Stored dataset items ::
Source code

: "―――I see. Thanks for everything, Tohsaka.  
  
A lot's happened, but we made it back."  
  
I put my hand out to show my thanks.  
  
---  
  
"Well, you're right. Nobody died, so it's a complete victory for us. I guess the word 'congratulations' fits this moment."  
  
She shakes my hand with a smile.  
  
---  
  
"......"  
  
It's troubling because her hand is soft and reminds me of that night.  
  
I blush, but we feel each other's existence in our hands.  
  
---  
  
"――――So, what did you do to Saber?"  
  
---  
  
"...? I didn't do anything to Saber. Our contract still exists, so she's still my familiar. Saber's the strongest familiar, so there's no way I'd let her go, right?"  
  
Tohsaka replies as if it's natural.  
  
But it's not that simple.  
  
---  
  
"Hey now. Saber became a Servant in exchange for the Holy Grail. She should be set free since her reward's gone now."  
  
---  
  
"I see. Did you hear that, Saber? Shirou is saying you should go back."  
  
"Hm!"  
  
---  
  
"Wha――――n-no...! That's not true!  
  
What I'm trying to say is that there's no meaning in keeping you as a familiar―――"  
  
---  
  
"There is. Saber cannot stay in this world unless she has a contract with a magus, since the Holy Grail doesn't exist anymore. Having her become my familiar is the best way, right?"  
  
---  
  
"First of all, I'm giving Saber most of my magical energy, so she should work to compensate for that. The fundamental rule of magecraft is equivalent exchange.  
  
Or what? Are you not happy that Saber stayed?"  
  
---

Task to complete :: In the items above, replace every "familiar" with "companion" and leave all other text unchanged.

Expected output ::
Source code

: "―――I see. Thanks for everything, Tohsaka.  
  
A lot's happened, but we made it back."  
  
I put my hand out to show my thanks.  
  
---  
  
"Well, you're right. Nobody died, so it's a complete victory for us. I guess the word 'congratulations' fits this moment."  
  
She shakes my hand with a smile.  
  
---  
  
"......"  
  
It's troubling because her hand is soft and reminds me of that night.  
  
I blush, but we feel each other's existence in our hands.  
  
---  
  
"――――So, what did you do to Saber?"  
  
---  
  
"...? I didn't do anything to Saber. Our contract still exists, so she's still my companion. Saber's the strongest companion, so there's no way I'd let her go, right?"  
  
Tohsaka replies as if it's natural.  
  
But it's not that simple.  
  
---  
  
"Hey now. Saber became a Servant in exchange for the Holy Grail. She should be set free since her reward's gone now."  
  
---  
  
"I see. Did you hear that, Saber? Shirou is saying you should go back."  
  
"Hm!"  
  
---  
  
"Wha――――n-no...! That's not true!  
  
What I'm trying to say is that there's no meaning in keeping you as a companion―――"  
  
---  
  
"There is. Saber cannot stay in this world unless she has a contract with a magus, since the Holy Grail doesn't exist anymore. Having her become my companion is the best way, right?"  
  
---  
  
"First of all, I'm giving Saber most of my magical energy, so she should work to compensate for that. The fundamental rule of magecraft is equivalent exchange.  
  
Or what? Are you not happy that Saber stayed?"  
  
---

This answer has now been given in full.